6. De kosten van vervoer, verblijf, een gedragstest en eventueel euthanaseren van de hond komen voor rekening van de houder van de hond.

Artikel 4 Uitzonderingssituaties

De burgemeester kan, indien factoren daarvoor aanleiding geven, afwijken van de volgordelijkheid van de op te leggen maatregelen in dit beleid.

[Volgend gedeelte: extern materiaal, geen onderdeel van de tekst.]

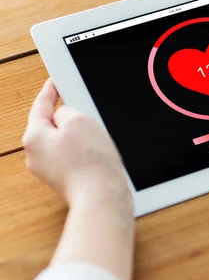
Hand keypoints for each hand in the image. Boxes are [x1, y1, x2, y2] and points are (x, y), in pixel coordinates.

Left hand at [23, 79, 131, 207]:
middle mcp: (36, 156)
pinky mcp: (67, 180)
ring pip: (66, 142)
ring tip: (98, 144)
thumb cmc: (90, 163)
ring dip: (82, 139)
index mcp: (34, 138)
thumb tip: (64, 116)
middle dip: (72, 120)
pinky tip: (99, 157)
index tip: (55, 82)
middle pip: (54, 125)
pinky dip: (87, 153)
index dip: (50, 91)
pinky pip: (75, 157)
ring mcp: (51, 170)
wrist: (102, 198)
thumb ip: (67, 110)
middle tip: (89, 118)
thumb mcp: (80, 120)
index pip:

Factoren die kunnen leiden tot het nemen van een zwaarder of minder zwaar besluit kunnen zijn;

- Ernst van het bijtincident

- Advies van deskundigen (dierenpolitie, dierenarts)

- Maatschappelijke impact

- Getoonde (on)bekwaamheid van de eigenaar van de hond

- De hondensoort (lijst met hoog-risicohonden vastgesteld door RDA en overgenomen door de staatssecretaris van Economische Zaken)

- Mate van aantasting van de openbare orde en/of de veiligheid

- De ontstane schade

- Het ontstane letsel

- Een signaal van een andere gemeente waar eerder een incident heeft plaatsgevonden en dit incident eventueel aanleiding is geweest voor het nemen van een besluit

- Documentatie die aantoont dat sprake is van een bepaalde situatie (foto’s van het gevaarlijke gedrag, afschrift van een eerder afgegeven signaal)

Artikel 5 Citeertitel

Deze nadere regels kunnen worden aangehaald als: ”Uitvoeringsbesluit gevaarlijke honden art. 2:59 Algemene Plaatselijke Verordening”.

Artikel 6 Inwerkingtreding

Dit Uitvoeringsbesluit treedt in werking op de dag volgend op die van de publicatie.

Dit Uitvoeringsbesluit vervangt het besluit dat inwerking is getreden op 19 februari 2018.

Ondertekening

Vastgesteld bij besluit van de burgemeester van de gemeente Oude IJsselstreek 17 juni 2019.